Well… I hope my long sleep deprived ramblings help someone else break their chains. Read a bunch about it before starting! Good Luck!
Will this kill FDroid ? I imagine yes since you have to install it from a download.
I haven’t watched the video — I would generally rather have text form content — but if Rossman is announcing the same thing that I just read about elsewhere, it’s not a removal of sideloading. It requires that a developer register and provide Google with personal information for Google to let them create packages. Assuming that Google is willing to let the F-Droid developers register an account (which I assume they have) and sign the F-Droid package, it should not restrict installation of the F-Droid package.
However, you wouldn’t be able to use F-Droid to install any packages that didn’t conform to Google’s new requirements.
I doubt that the restriction is at the store app level, but at the package installation level.
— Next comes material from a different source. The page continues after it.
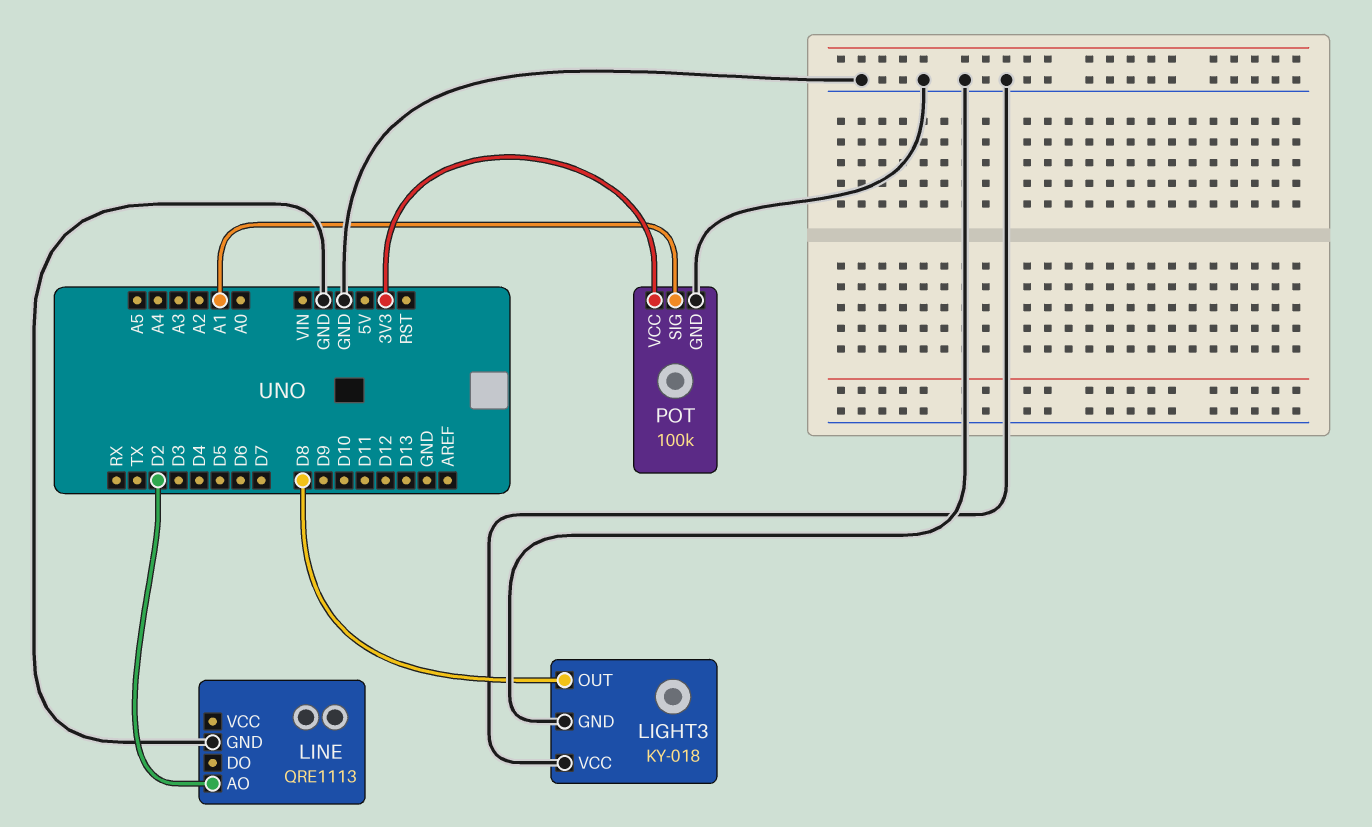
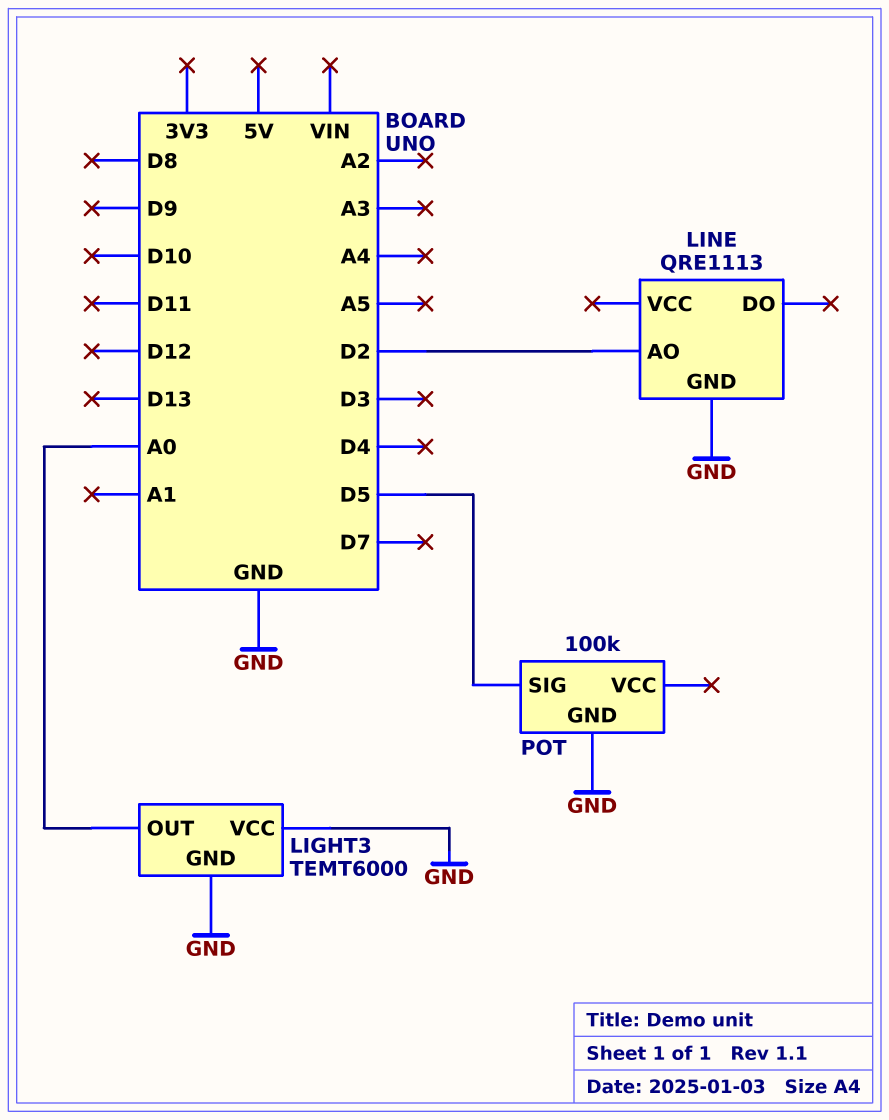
LIGHT3: KY-018 -> TEMT6000
LIGHT3 pin OUT: D8 -> A0
POT pin SIG: A1 -> D5
POT pin VCC: 3V3 -> none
That is, I would expect that the F-Droid or Google’s store app or whatever says “install this package” and the OS refuses.
https://developer.android.com/developer-verification
Starting in September 2026, Android will require all apps to be registered by verified developers in order to be installed on certified Android devices.
Step 1
Verify your identity
You will need to provide and verify your personal details, like your legal name, address, email address, and phone number.
If you’re registering as an organization, you’ll also need to provide a D-U-N-S number and verify your organization’s website.
You may also need to upload official government ID.
Step 2
Register your apps
You’ll need to prove you own your apps by providing your app package name and app signing keys.
And especially any youtube app that blocks ads. OF COURSE Google will never allow Newpipe, Revanced, FreeTube and so on to be installed on Android phones ever again.
I have no idea if this shit is coming to android tv, but i turned updates off just in case as I use SmartTube Next on it to watch ad free youtube. Ugh. Fuck google.
You can use F-Droid and other install sources on alternative ROMs.